SigRist submitted his resignation on Friday.
“I was surprised when Mr. SigRist gave me his resignation letter,” state Treasurer Dale Folwell, SigRist’s boss, said in a prepared statement. “It was not asked for, but I feel confident that we will continue to provide stable management for the pension fund. We will be announcing plans for the department in the very near future.”
SigRist was hired by Folwell’s predecessor, Janet Cowell, a Democrat, in 2013. He previously was deputy executive director of the State Board of Administration in Florida, which handles investments for that state’s pension fund. His annual salary was $386,081, according to the Office of State Controller.
SigRist could not immediately be reached for comment.
SigRist’s departure comes as Folwell, a Republican who was elected in November, is shaking things up at the state pension fund.
Folwell has cut fees paid to outside money managers by more than $60 million on an annualized basis, easily exceeding his campaign promise to slash fees by $100 million during the course of his four-year term.
In conjunction with that cost-cutting, Folwell has shifted billions of dollars previously invested in stocks into investment-grade bonds and cash – for example, investing in things such as short-term U.S. Treasury bills. At times, according to internal memos reviewed by The News & Observer, Folwell has overruled the recommendations of the pension fund’s investment staff in shifting those funds out of stocks.
Critics say the pension fund’s potential returns are being reduced because stocks typically outperform bonds and cash.

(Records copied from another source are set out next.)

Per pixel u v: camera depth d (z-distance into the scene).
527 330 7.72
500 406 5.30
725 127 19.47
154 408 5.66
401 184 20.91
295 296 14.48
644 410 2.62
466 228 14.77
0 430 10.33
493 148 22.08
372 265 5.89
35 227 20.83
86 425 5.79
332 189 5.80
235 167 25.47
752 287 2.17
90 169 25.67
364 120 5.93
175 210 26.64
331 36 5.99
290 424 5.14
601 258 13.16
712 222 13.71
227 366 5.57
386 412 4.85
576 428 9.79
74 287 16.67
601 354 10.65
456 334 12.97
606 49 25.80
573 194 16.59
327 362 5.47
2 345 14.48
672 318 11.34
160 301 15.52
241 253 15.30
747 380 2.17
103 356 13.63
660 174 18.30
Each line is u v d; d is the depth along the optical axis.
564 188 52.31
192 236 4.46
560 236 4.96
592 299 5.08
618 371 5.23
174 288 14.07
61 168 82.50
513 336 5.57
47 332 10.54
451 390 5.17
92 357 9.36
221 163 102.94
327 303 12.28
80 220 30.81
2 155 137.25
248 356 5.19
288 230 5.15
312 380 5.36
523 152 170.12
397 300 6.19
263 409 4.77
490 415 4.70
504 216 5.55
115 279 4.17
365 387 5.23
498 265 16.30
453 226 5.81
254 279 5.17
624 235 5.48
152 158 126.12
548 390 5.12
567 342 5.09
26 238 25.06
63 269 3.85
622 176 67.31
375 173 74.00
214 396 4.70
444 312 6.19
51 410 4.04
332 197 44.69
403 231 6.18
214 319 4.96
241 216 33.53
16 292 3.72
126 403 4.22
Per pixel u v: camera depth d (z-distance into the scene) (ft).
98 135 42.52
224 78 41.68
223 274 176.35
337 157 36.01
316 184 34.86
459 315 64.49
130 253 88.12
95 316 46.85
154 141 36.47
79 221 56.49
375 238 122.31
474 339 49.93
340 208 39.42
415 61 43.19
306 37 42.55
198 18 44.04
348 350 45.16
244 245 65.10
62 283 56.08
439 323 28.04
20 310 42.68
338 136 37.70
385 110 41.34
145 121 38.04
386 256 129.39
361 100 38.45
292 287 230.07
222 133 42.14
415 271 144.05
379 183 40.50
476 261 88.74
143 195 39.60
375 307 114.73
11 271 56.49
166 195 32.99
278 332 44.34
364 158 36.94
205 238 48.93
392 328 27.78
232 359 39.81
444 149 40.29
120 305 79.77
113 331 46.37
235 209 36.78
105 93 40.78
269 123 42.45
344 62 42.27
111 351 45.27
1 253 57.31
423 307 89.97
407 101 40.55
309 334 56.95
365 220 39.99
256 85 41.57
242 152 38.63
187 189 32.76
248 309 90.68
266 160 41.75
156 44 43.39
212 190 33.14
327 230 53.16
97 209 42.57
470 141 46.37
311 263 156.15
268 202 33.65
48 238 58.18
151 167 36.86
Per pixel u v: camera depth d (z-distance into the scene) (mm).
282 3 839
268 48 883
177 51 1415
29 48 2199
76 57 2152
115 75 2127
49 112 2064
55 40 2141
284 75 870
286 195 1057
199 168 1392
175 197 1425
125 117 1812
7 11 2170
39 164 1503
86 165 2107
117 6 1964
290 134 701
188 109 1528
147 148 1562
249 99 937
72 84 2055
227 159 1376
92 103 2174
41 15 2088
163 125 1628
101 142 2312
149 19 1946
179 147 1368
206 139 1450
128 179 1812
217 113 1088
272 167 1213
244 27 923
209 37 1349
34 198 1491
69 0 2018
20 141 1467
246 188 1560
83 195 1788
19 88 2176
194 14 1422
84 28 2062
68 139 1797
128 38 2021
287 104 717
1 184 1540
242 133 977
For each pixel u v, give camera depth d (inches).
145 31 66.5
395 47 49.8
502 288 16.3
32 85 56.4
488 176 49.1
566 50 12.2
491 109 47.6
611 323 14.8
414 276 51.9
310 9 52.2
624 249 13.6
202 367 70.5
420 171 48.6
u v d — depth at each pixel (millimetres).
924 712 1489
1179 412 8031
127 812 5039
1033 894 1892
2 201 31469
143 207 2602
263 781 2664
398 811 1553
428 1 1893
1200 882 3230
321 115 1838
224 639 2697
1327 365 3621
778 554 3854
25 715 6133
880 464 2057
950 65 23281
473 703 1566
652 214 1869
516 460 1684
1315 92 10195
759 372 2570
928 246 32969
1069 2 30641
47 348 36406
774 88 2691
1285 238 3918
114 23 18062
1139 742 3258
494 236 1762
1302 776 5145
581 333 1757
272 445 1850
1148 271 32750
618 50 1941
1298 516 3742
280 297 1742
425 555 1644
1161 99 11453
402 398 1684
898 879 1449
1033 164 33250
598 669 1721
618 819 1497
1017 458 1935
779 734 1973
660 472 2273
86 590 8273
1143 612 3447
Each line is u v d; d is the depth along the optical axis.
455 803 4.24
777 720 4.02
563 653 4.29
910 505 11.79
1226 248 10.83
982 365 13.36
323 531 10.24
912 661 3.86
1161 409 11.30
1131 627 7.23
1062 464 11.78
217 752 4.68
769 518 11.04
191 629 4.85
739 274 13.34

But Folwell said in a recent interview that when he took office the pension fund had too much invested in stocks and that the fund had lost billions – at least on paper – from its stock investments during the recession. He also said the pension fund’s need for cash has been underestimated.
“A new Treasurer comes in and wants to do things differently,” said Andrew Silton, who was chief investment officer for the state pension fund from 2001 to 2005. “The Treasurer is basically undoing what SigRist (spent) lots of time putting together.”